**Prompt**
Collect every line of the material below that contains the word "unit", treating uppercase and lowercase as different.

Start of Extracted entries

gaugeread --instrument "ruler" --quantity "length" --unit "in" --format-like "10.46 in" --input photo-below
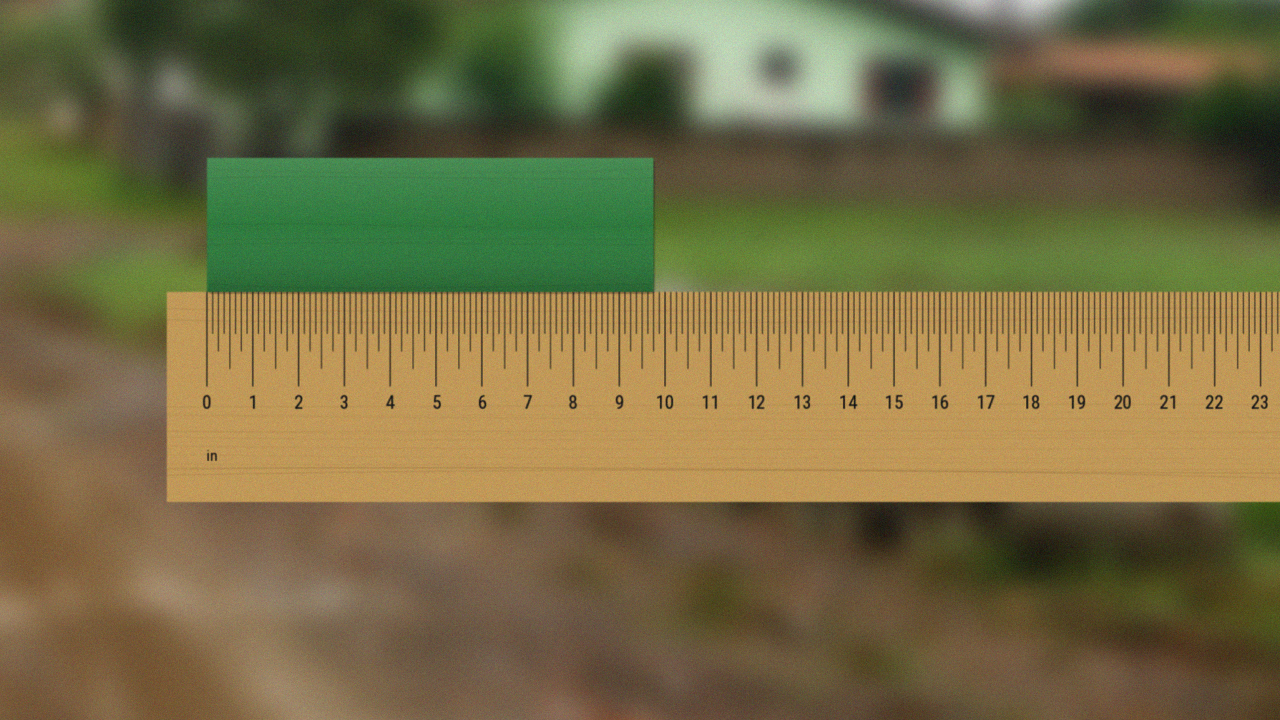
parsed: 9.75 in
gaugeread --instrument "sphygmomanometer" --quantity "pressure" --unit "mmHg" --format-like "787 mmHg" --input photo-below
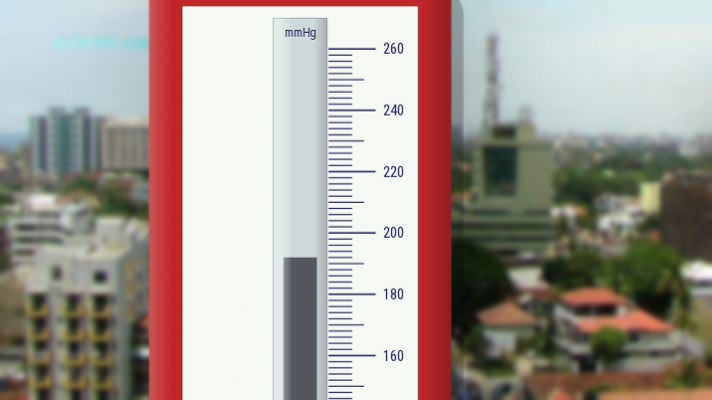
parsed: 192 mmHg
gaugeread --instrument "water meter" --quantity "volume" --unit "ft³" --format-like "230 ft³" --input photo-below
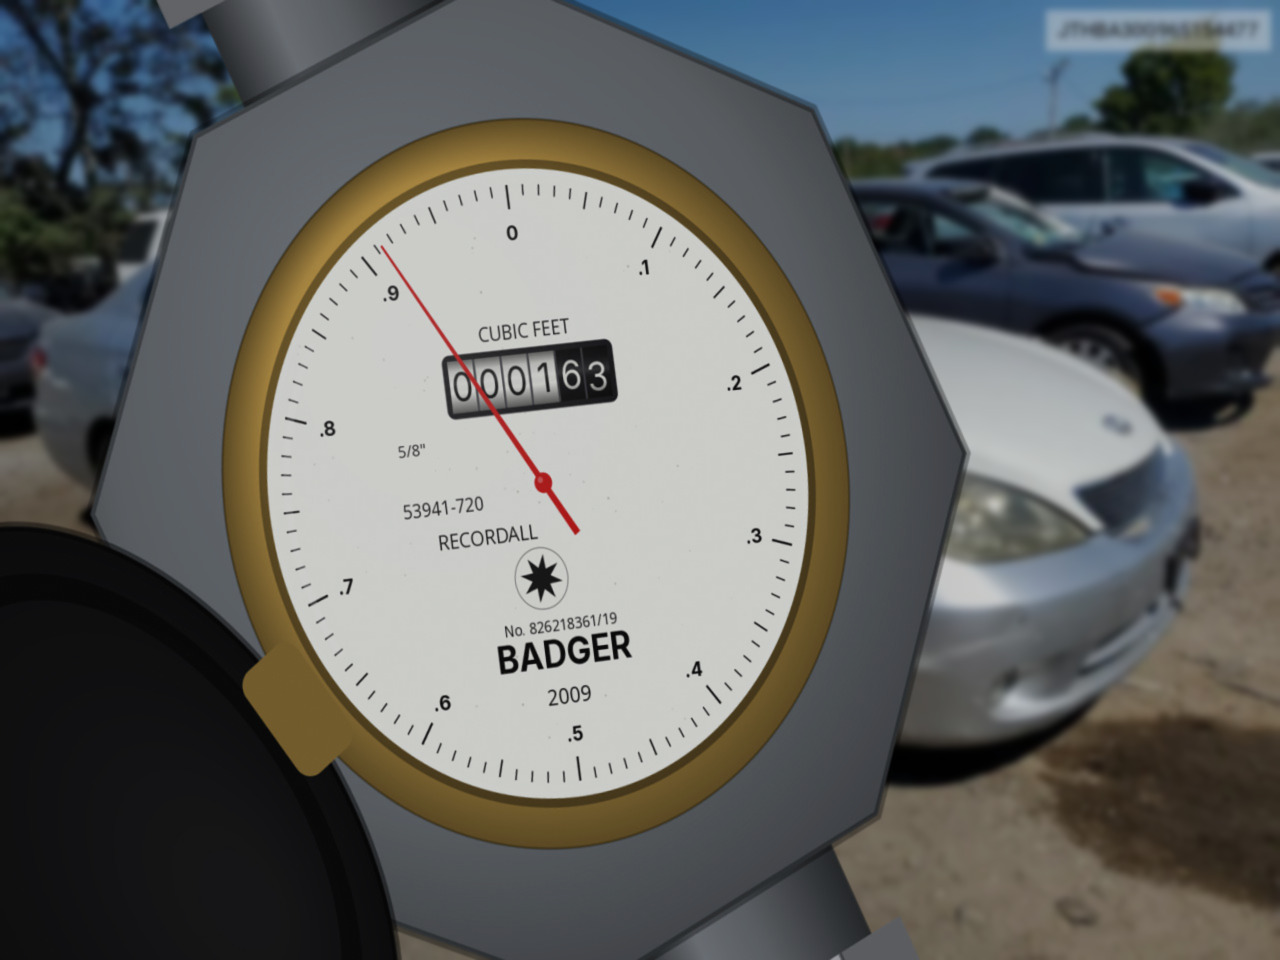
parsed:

End of Extracted entries

**Reply**
gaugeread --instrument "ruler" --quantity "length" --unit "in" --format-like "10.46 in" --input photo-below
gaugeread --instrument "sphygmomanometer" --quantity "pressure" --unit "mmHg" --format-like "787 mmHg" --input photo-below
gaugeread --instrument "water meter" --quantity "volume" --unit "ft³" --format-like "230 ft³" --input photo-below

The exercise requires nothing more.